# Trecho do texto

^^^^

Algumas empresas avançam de maneira mais agressiva. A DHL, por exemplo, possui mais de 29.000 veículos elétricos, a maioria na Europa. Isso representa cerca de 32% de sua frota de entrega. A maioria desses veículos elétricos é produzida pela StreetScooter, que começou como um projeto acadêmico antes de a DHL adquirir a fabricante de veículos em 2014. A empresa de entregas operou a StreetScooter com prejuízo por mais de sete anos, até vendê-la em 2022.
“A StreetScooter mostra o quão determinados somos neste mercado porque, quando a compramos, não havia modelos disponíveis para a eletrificação de veículos”, diz Zou, da DHL. “Agora temos muitas opções, ao contrário de dez anos atrás.”
Enquanto isso, nos EUA, a Amazon ultrapassou outras empresas de entregas ao implantar 10.000 vans de entrega elétricas da Rivian, com o objetivo de atingir 100.000 até 2030.
Somente em Houston, a empresa opera 1.400 Rivians, número que supera as frotas elétricas inteiras de muitas outras empresas de entregas. Para alimentar esses veículos, a empresa instalou mais de 12.000 estações em 100 locais nos EUA, de acordo com a empresa.
“É absolutamente notável”, diz Hari Nayar, vice-presidente de sustentabilidade e eletrificação de frotas da Merchants Fleet, que gerencia mais de 200.000 veículos para seus clientes. “A Amazon possui a maior frota privada de veículos elétricos nos Estados Unidos.”
Mas mesmo esforços que superam o mercado parecem ficar aquém do necessário para o clima. Mesmo que a Amazon consiga chegar a 100.000 vans elétricas da Rivian até 2030, esse progresso será suprimido pelo crescimento esperado nos negócios da empresa, com os veículos limpos lidando apenas com cerca de 20% a 30% das entregas projetadas da Amazon até então, segundo a Stand.earth.

^^^^

# Requisitos das tarefas
a) Diga se cada afirmação concorda com o trecho sobre frotas de entrega elétricas, respondendo sim ou não e citando as palavras do trecho que decidem: (i) a DHL adquiriu a StreetScooter em 2014; (ii) os veículos elétricos da DHL formam a maior parte de sua frota de entrega; (iii) a Amazon instalou mais de 12.000 estações em 100 locais em vários países.
b) Continue o trecho sobre frotas de entrega elétricas a partir da última frase apresentada.

^^^^

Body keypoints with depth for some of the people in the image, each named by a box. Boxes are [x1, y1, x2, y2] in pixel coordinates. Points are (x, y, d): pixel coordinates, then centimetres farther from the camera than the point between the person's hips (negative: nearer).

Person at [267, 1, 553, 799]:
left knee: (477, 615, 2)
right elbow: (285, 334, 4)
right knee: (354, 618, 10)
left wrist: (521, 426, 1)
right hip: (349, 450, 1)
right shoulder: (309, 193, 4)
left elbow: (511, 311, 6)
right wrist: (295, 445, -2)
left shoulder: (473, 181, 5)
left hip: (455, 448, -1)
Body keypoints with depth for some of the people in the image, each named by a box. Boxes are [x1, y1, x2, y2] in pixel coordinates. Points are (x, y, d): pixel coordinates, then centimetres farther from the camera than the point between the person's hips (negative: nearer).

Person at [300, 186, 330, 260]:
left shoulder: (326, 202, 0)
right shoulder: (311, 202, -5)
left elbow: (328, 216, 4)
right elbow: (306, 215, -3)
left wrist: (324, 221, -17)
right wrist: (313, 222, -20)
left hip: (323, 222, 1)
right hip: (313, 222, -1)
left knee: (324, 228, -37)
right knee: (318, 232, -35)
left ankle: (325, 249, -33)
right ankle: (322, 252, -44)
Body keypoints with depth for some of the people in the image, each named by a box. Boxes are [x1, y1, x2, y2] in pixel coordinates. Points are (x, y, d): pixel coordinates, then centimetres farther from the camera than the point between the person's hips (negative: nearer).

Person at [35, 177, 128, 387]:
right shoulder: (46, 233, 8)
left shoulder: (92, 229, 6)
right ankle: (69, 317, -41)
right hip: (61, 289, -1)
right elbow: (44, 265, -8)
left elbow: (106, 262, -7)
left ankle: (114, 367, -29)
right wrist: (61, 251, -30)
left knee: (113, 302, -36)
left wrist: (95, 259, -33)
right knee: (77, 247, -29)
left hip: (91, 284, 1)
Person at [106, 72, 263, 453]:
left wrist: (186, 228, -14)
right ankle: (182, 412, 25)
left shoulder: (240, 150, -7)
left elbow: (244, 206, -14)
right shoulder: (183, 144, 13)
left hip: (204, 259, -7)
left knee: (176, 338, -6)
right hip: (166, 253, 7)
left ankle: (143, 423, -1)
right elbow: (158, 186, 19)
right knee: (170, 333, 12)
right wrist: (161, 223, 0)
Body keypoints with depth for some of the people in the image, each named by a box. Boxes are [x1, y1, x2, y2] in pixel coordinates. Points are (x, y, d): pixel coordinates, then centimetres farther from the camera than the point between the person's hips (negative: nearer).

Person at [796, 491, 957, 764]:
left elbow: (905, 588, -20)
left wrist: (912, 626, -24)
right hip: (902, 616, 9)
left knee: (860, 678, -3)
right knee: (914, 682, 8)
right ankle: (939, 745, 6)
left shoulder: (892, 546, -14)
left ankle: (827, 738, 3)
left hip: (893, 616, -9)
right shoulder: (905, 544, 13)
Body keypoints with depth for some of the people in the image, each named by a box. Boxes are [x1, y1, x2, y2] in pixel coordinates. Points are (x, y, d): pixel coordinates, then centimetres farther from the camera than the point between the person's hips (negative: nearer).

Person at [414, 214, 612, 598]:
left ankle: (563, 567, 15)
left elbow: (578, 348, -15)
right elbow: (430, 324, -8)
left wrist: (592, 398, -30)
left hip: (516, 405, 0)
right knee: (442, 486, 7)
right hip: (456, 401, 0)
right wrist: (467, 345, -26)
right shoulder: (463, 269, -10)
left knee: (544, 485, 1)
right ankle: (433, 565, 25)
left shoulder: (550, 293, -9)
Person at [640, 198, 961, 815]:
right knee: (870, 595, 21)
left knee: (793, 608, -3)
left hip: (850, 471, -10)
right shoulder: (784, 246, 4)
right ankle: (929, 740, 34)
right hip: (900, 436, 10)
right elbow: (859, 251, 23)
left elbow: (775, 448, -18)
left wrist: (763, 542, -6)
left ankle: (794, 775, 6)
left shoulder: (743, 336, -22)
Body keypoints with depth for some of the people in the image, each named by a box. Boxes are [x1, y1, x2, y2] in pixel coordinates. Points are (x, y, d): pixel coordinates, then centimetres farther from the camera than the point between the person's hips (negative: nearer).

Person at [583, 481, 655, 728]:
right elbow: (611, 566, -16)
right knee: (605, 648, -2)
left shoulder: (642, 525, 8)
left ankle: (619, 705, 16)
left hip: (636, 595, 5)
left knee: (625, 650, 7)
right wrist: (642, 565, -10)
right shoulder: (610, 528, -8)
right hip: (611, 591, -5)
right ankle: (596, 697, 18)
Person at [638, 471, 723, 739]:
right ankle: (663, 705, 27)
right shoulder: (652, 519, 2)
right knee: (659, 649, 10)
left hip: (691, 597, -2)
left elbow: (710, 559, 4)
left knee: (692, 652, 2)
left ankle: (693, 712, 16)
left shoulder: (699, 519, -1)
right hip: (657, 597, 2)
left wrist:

^^^^

# Respostas
a)
(i) Sim: “antes de a DHL adquirir a fabricante de veículos em 2014”.
(ii) Não: “Isso representa cerca de 32% de sua frota de entrega”.
(iii) Não: “a empresa instalou mais de 12.000 estações em 100 locais nos EUA”.

b)
“Essas empresas podem e devem estar fazendo muito mais”, diz Victoria Leistman, uma executiva sênior da Stand.
Os representantes da Amazon discordam da avaliação do grupo ambiental, chamando seus dados de “não verificados”. A empresa diz que colocou mais de 15 modelos diferentes de veículos elétricos nas estradas e também está explorando outras fontes de combustível “livre de carbono”.
“Estamos incrivelmente orgulhosos de nosso progresso até agora e continuaremos a trabalhar para reduzir as emissões em nossa rede de transporte”, disse Tom Chempananical, diretor da frota global de última milha da Amazon, em um comunicado escrito.
Pressão dos reguladores
Alguns reguladores locais ao redor do mundo começaram a aumentar a pressão para forçar as empresas de entregas a se moverem mais rapidamente. Cidades como Shenzhen e Roterdã implementaram áreas chamadas de “zero emissões” para veículos de frete ou entrega, que permitem apenas caminhões limpos entrar em certas partes da cidade.
Portland, no estado de Oregon, por sua vez, lançou o primeiro projeto piloto obrigatório nos EUA, que permitirá apenas veículos de emissão zero estacionarem em zonas de carga comerciais em um bairro do centro da cidade.
A Califórnia, por sua vez, adotou talvez a abordagem mais rigorosa com sua regulamentação Advanced Clean Fleets recentemente elaborada, que exigirá que grandes operadoras de frotas - incluindo empresas de entrega de pacotes - usem muito mais veículos de emissão zero.
A regra oferece às empresas algumas opções diferentes para cumprir, mas uma provavelmente utilizada por empresas de entrega exigiria que elas aumentem de pelo menos 10% de veículos limpos no estado em 2025 para 50% até 2031 e, em seguida, 100% até 2035.
Alguns veteranos da indústria dizem que será necessário uma combinação de incentivos e penalidades para fazer as empresas de entregas avançarem mais rapidamente.
“As empresas não vão fazer algo a menos que sejam obrigadas”, diz Scott Phillippi, que supervisionou a manutenção de frota e engenharia da UPS até 2021. “Você pode ter um executivo dizendo, ‘me importo muito com os gases de efeito estufa’, mas, no final do dia, a menos que isso os atinja do ponto de vista financeiro, não vai importar.”